= Merwin Sibulkin =

American scientist

Merwin Sibulkin (1926–2006) was an American scientist active in the field of aerodynamics, fluid mechanics, heat transfer and combustion.

==Early life and education==
A World War II Navy veteran, he earned his PhD at California Institute of Technology in 1956.

==Career==
Sibulkin worked at General Dynamics in San Diego, California until 1963, and then became professor at the Division of Engineering at Brown University.

Sibulkin was particularly known for his work on investigating drag around air intakes on jet-propelled aircraft.

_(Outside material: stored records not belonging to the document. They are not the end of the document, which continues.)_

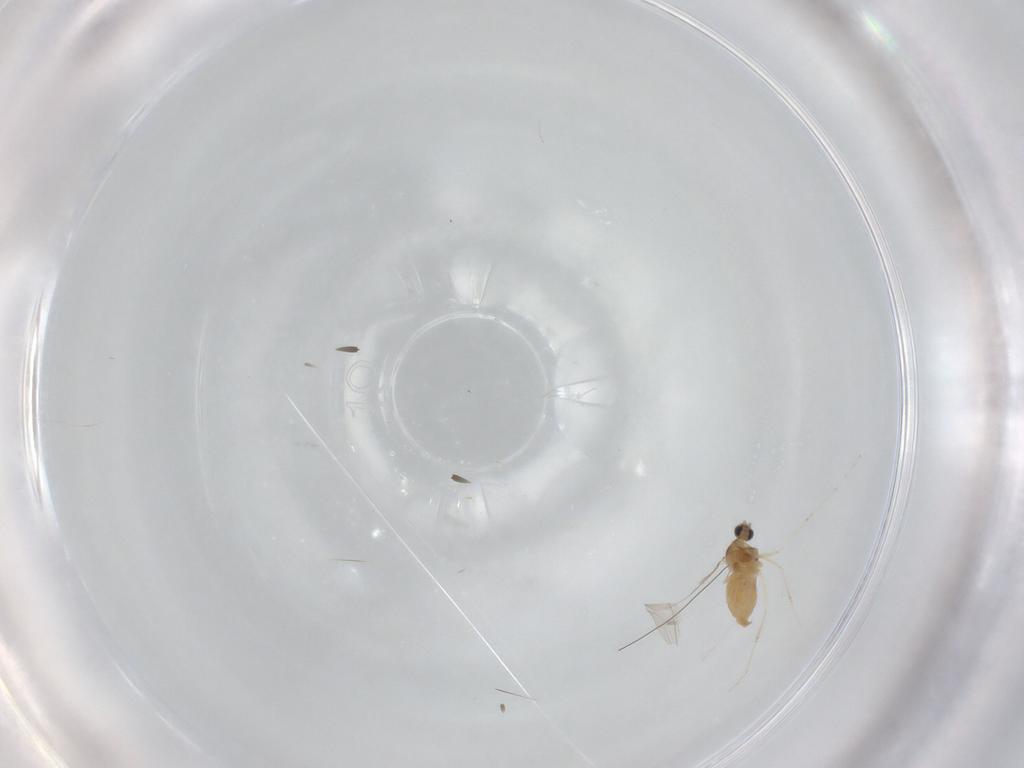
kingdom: Animalia
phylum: Arthropoda
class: Insecta
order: Diptera
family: Cecidomyiidae
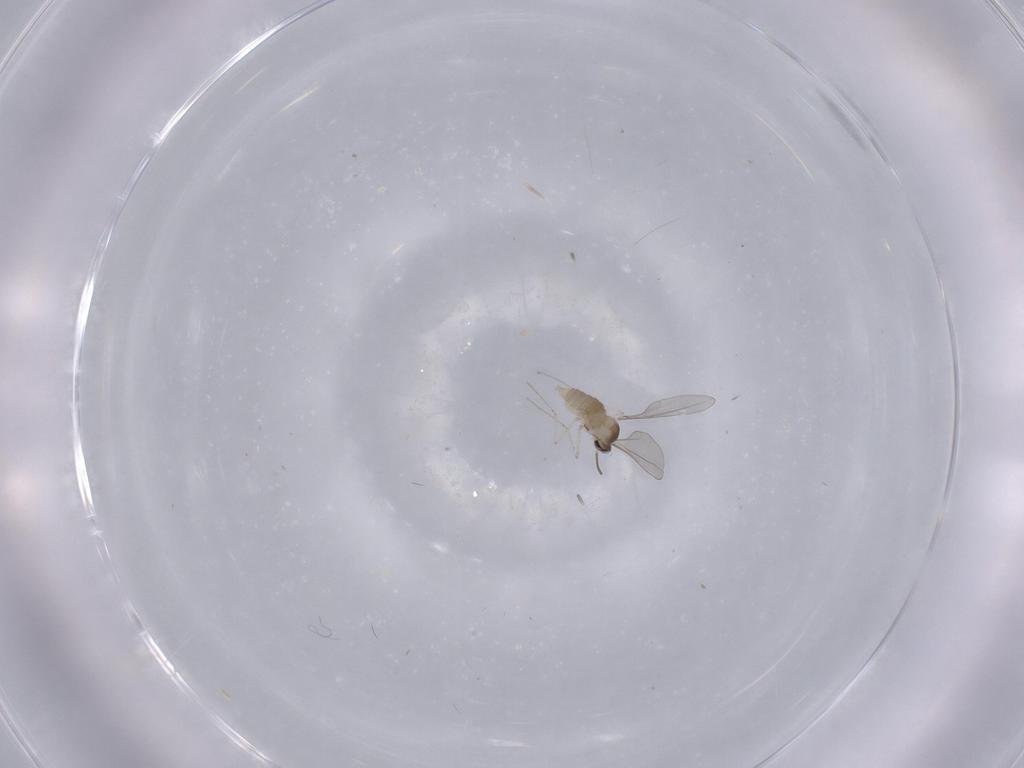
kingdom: Animalia
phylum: Arthropoda
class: Insecta
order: Diptera
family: Cecidomyiidae
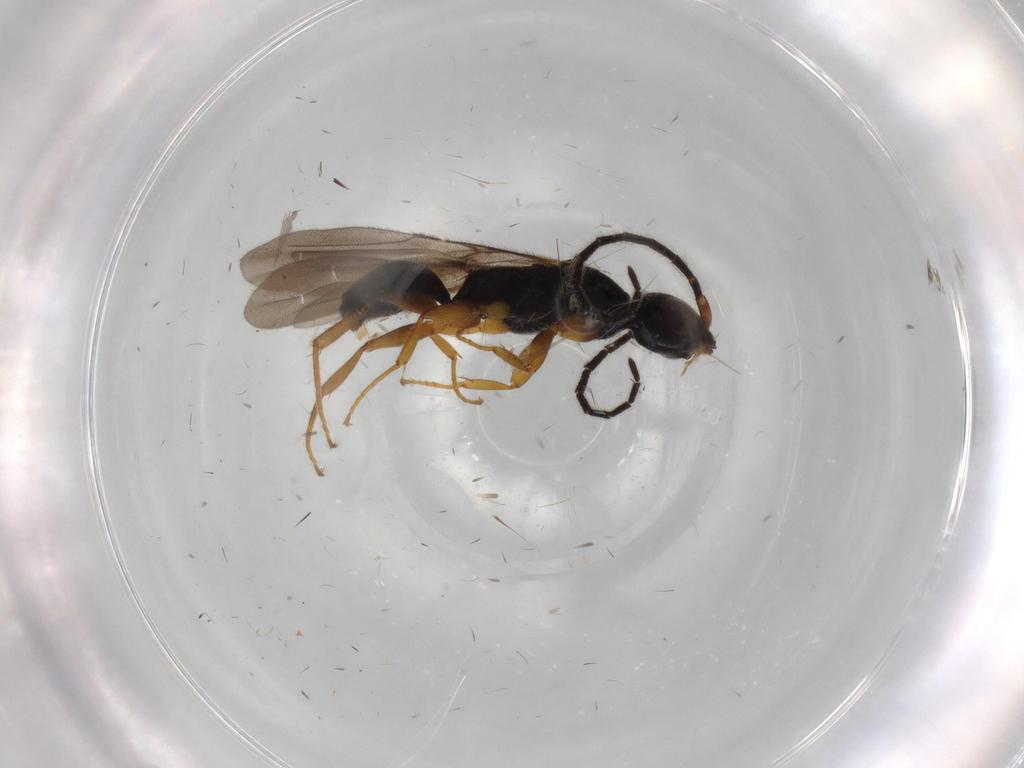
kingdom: Animalia
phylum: Arthropoda
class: Insecta
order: Hymenoptera
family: Bethylidae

Sibulkin was also once involved in an experiment trying to investigate if the coriolis force due to the rotation of the Earth could be seen in the form of spiraling water around the outlet when draining a bath tub. He was, however, unsuccessful.

==Selected publications==
- Transition from Turbulent to Laminar Pipe Flow, Defense Technical Information Center, 1961
- A note on the bathtub vortex, General Dynamics/Astronautics, San Diego, California
- Unsteady, viscous, circular flow Part 3. Application to the Ranque-Hilsch vortex tube, Convair Scientific Research Laboratory, San Diego
- "Boundary-Layer Measurements at Supersonic Nozzle Throats", Journal of the Aeronautical Sciences, Vol. 24, No. 4 (1957), pp. 249–252.

==Personal==
Sibulkil was married to Lucinda, née Weiss.